# Honda HSS724A chute not working properly



## Konigb667 (Dec 31, 2020)

Hey guys, my chute will sometimes move left to right and other times it won't move up or down. What do I have to do to correct this problem?
Blaine


----------



## Miles (Sep 16, 2016)

Clean the contacts on the joystick first, I have read on this forum. There are much better mechanics than I am, so wait for their appraisal. Anyway, here are the proper diagrams. One of these shows you how to test the chute motor.


----------



## Konigb667 (Dec 31, 2020)

Miles said:


> Clean the contacts on the joystick first, I have read on this forum. There are much better mechanics than I am, so wait for their appraisal. Anyway, here are the proper diagrams. One of these shows you how to test the chute motor.

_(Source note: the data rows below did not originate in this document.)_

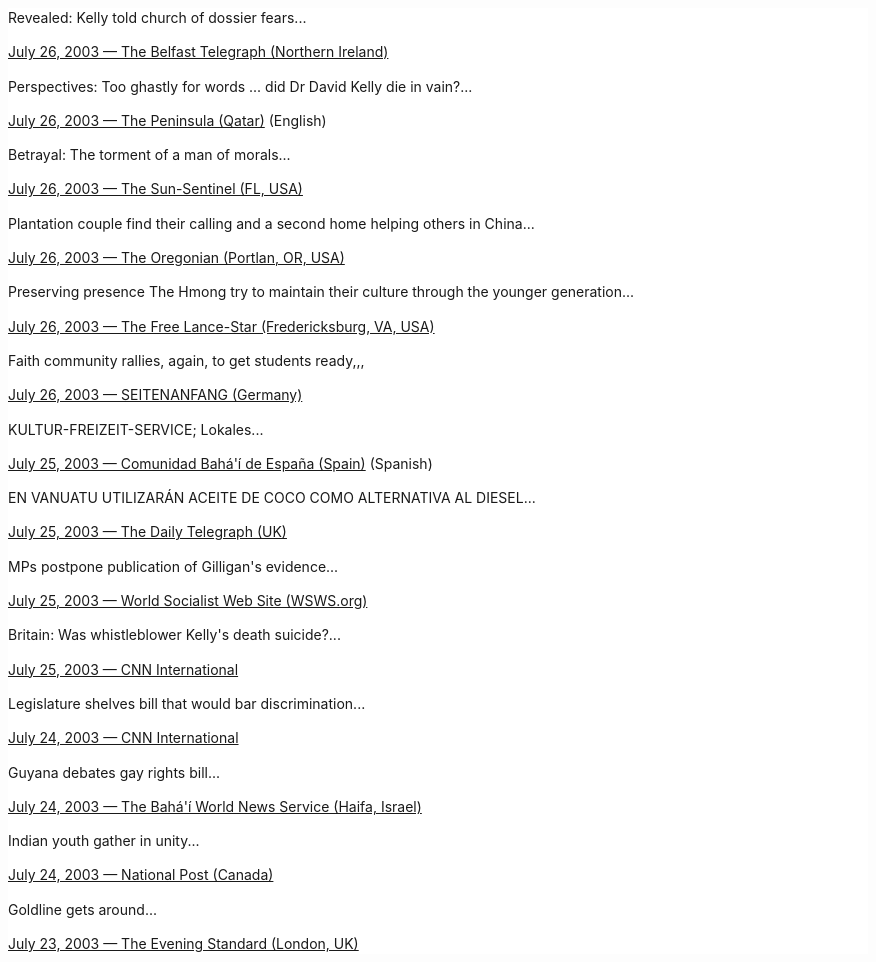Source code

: Revealed: Kelly told church of dossier fears...

[July 26, 2003 — The Belfast Telegraph (Northern Ireland)](https://bahai-library.com/newspapers/2003/030726-5.html)

Perspectives: Too ghastly for words ... did Dr David Kelly die in vain?...

[July 26, 2003 — The Peninsula (Qatar)](https://bahai-library.com/newspapers/2003/030726-4.html) (English)

Betrayal: The torment of a man of morals...

[July 26, 2003 — The Sun-Sentinel (FL, USA)](https://bahai-library.com/newspapers/2003/030726-2.html)

Plantation couple find their calling and a second home helping others in China...

[July 26, 2003 — The Oregonian (Portlan, OR, USA)](https://bahai-library.com/newspapers/2003/030726-1.html)

Preserving presence The Hmong try to maintain their culture through the younger generation...

[July 26, 2003 — The Free Lance-Star (Fredericksburg, VA, USA)](https://bahai-library.com/newspapers/2003/030726.html)

Faith community rallies, again, to get students ready,,,

[July 26, 2003 — SEITENANFANG (Germany)](https://bahai-library.com/newspapers/2003/030726-3.html)

KULTUR-FREIZEIT-SERVICE; Lokales...

[July 25, 2003 — Comunidad Bahá'í de España (Spain)](https://bahai-library.com/newspapers/2003/030725-3.html) (Spanish)

EN VANUATU UTILIZARÁN ACEITE DE COCO COMO ALTERNATIVA AL DIESEL...

[July 25, 2003 — The Daily Telegraph (UK)](https://bahai-library.com/newspapers/2003/030725-1.html)

MPs postpone publication of Gilligan's evidence...

[July 25, 2003 — World Socialist Web Site (WSWS.org)](https://bahai-library.com/newspapers/2003/030725.html)

Britain: Was whistleblower Kelly's death suicide?...

[July 25, 2003 — CNN International](https://bahai-library.com/newspapers/2003/030725-2.html)

Legislature shelves bill that would bar discrimination...

[July 24, 2003 — CNN International](https://bahai-library.com/newspapers/2003/030724-2.html)

Guyana debates gay rights bill...

[July 24, 2003 — The Bahá'í World News Service (Haifa, Israel)](https://bahai-library.com/newspapers/2003/030724.html)

Indian youth gather in unity...

[July 24, 2003 — National Post (Canada)](https://bahai-library.com/newspapers/2003/030724-1.html)

Goldline gets around...

[July 23, 2003 — The Evening Standard (London, UK)](https://bahai-library.com/newspapers/2003/030723-3.html)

Thanks Miles, where did you find these pages?


----------



## Miles (Sep 16, 2016)

This is the Honda Power Equipment Shop manual HSS928A. HSS1332 Snow Blower. 2016





Honda Power Products Support Publications | Official Site | Honda Power Products Support Publications







publications.powerequipment.honda.com


----------



## Konigb667 (Dec 31, 2020)

Miles said:


> This is the Honda Power Equipment Shop manual HSS928A. HSS1332 Snow Blower. 2016
> 
> 
> 
> ...


Thanks again.


----------